Pull each line containing "years" from the data.

=== Data for the task ===

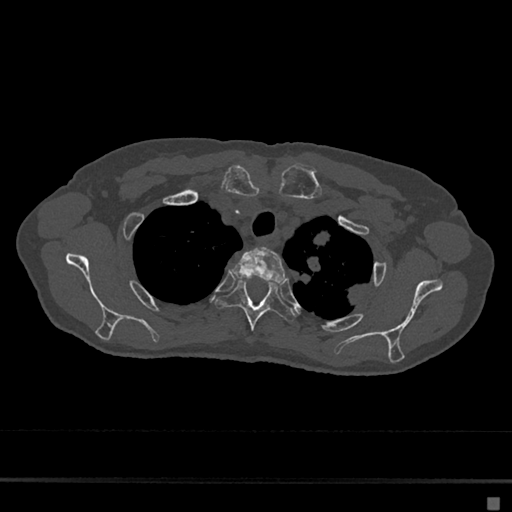
CT including the spine, one axial slice. Position 551 of 797 along the scan axis. Reconstruction kernel Br40s/3. 120 kVp. Bone window (W 1800 / L 400 HU). 512 × 512 image matrix. Female patient, age 68 years. From the clinical record (not read from this slice): primary cancer: renal.
Annotated regions visible in this slice (semi-automatic segmentation, software-assisted and operator-edited):
- T2 vertebra: bounding box (x1, y1, x2, y2) in pixels: (232, 247, 287, 282)
- T3 vertebra: (218, 279, 296, 331)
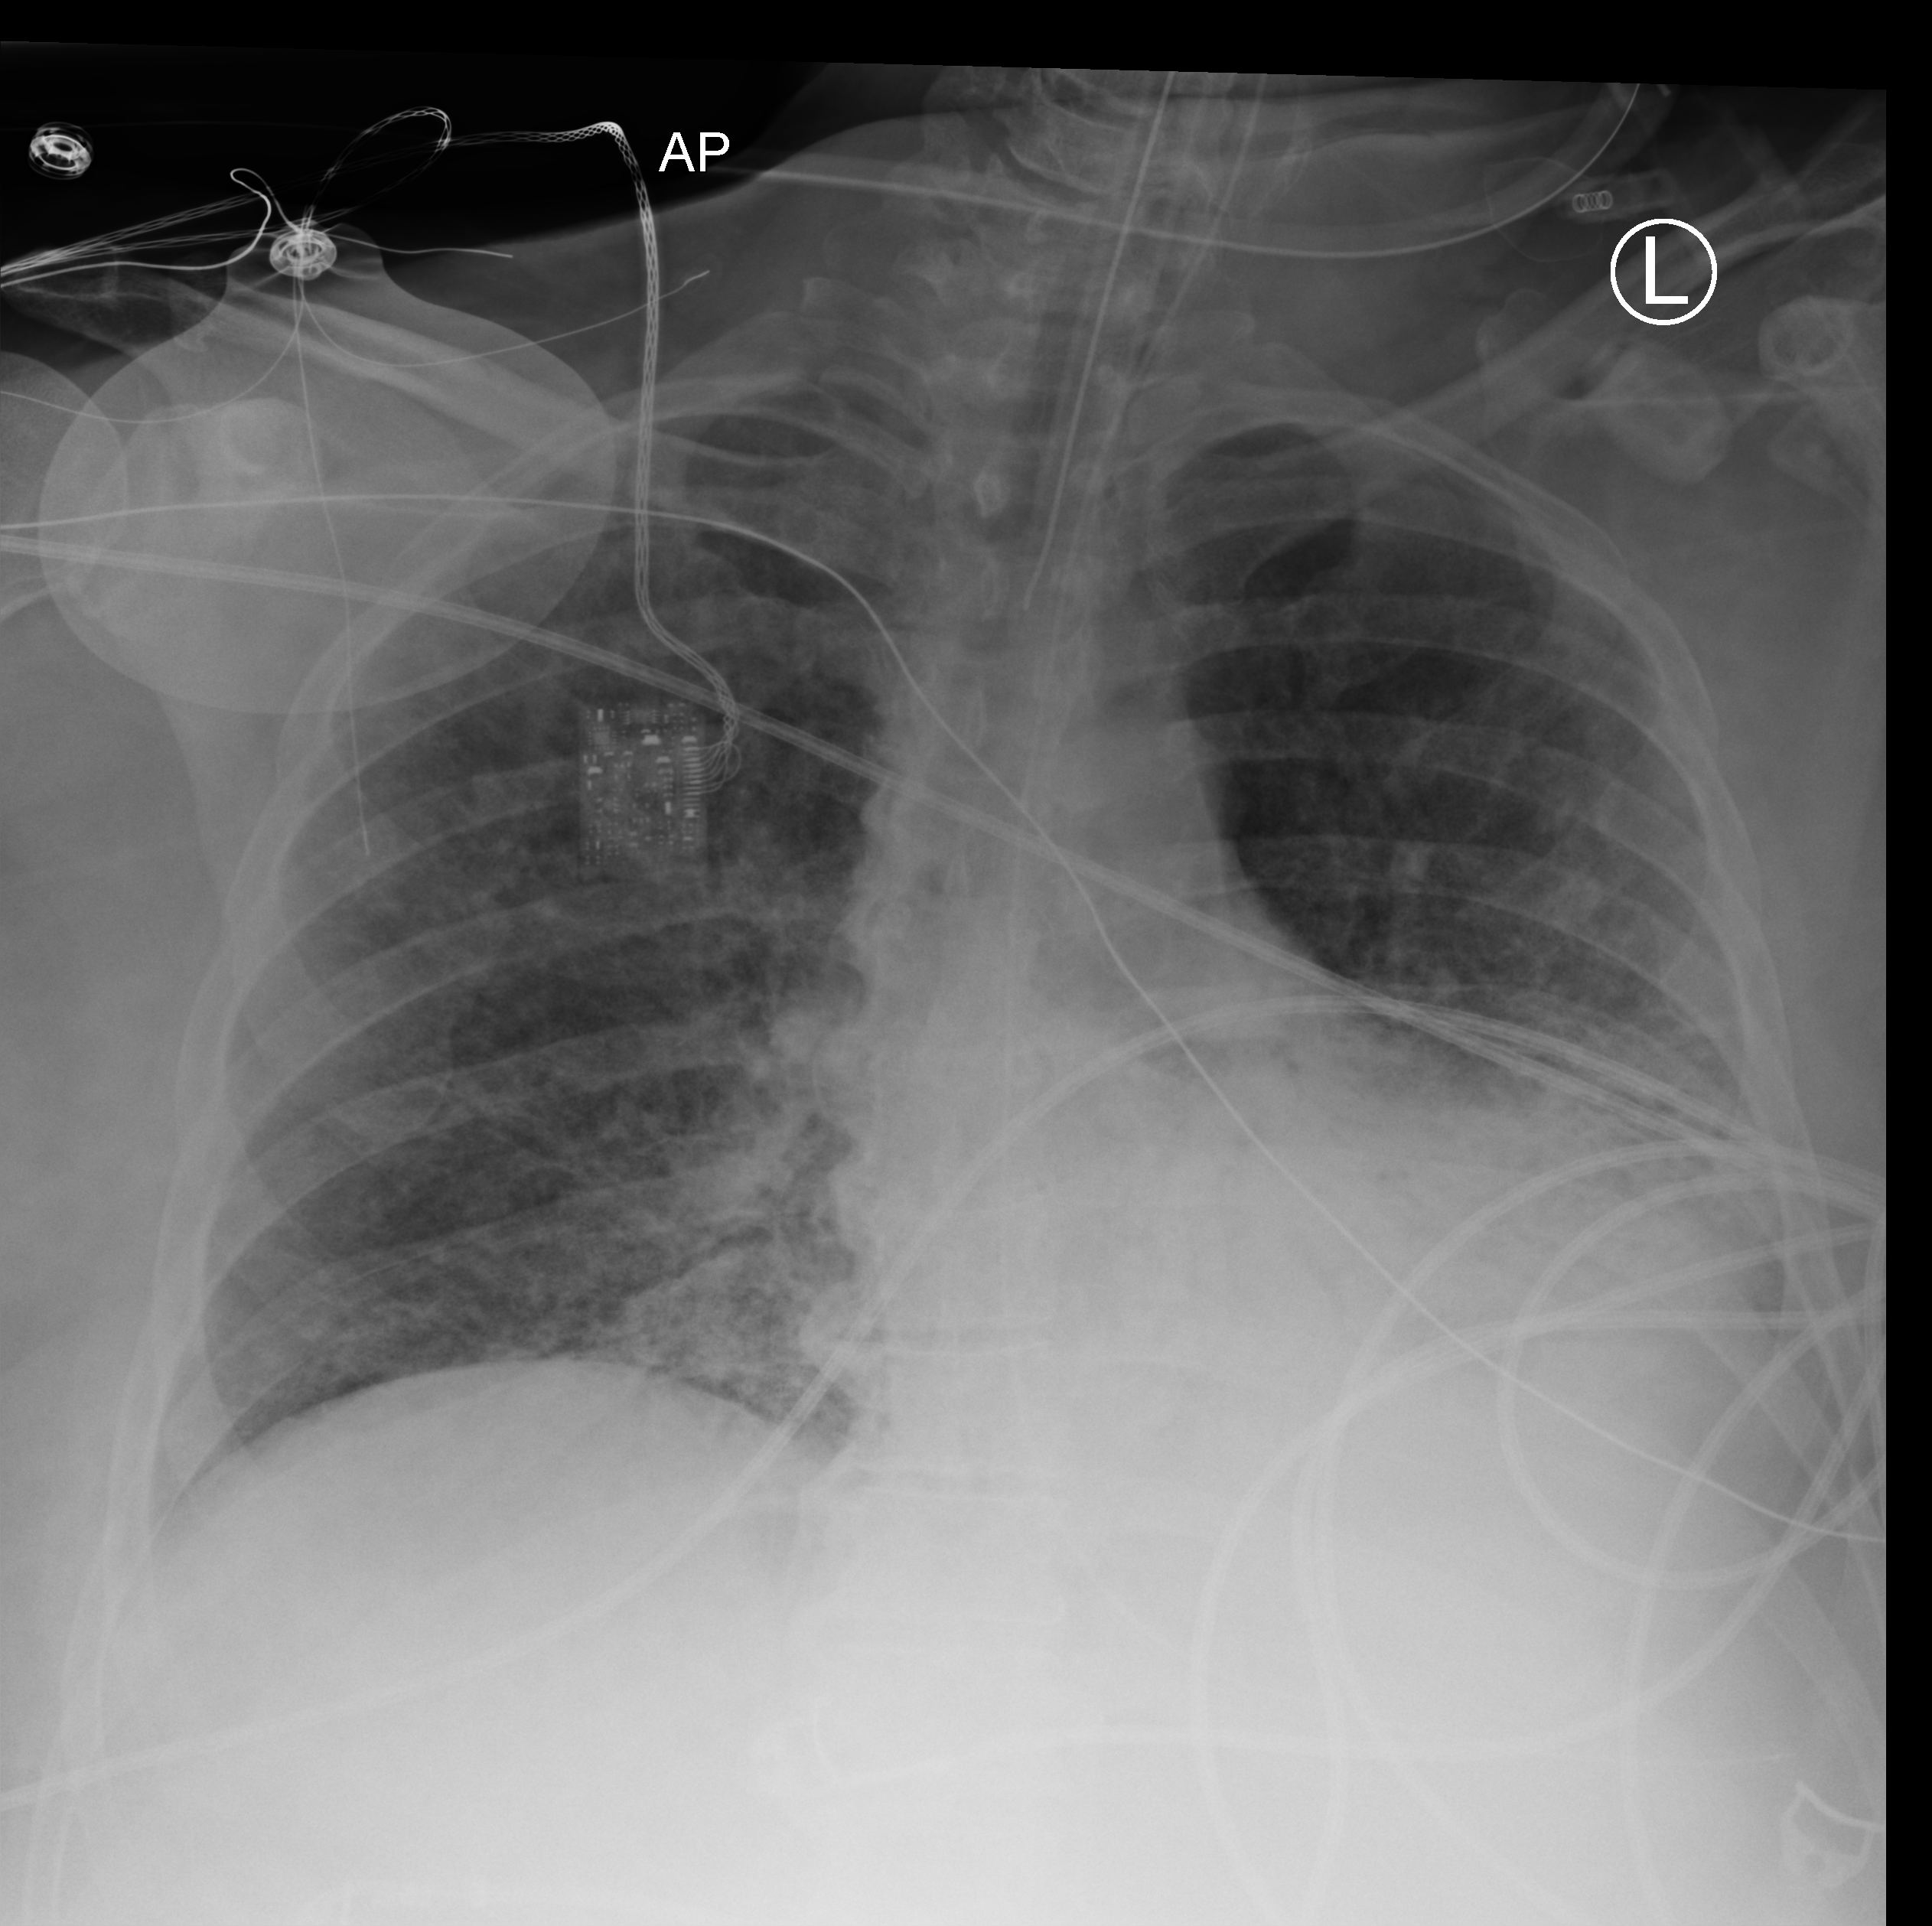
Bedside chest radiograph (computed radiography); anteroposterior (AP) projection. Patient hospitalised with COVID-19, aged 18–59 years.
From the hospital-stay record, not from the radiograph (when in the stay this image was taken is not recorded): mechanically ventilated during this hospital stay: yes; admitted to intensive care during this hospital stay: yes.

===

_Your solution_
CT including the spine, one axial slice. Position 551 of 797 along the scan axis. Reconstruction kernel Br40s/3. 120 kVp. Bone window (W 1800 / L 400 HU). 512 × 512 image matrix. Female patient, age 68 years. From the clinical record (not read from this slice): primary cancer: renal.
Bedside chest radiograph (computed radiography); anteroposterior (AP) projection. Patient hospitalised with COVID-19, aged 18–59 years.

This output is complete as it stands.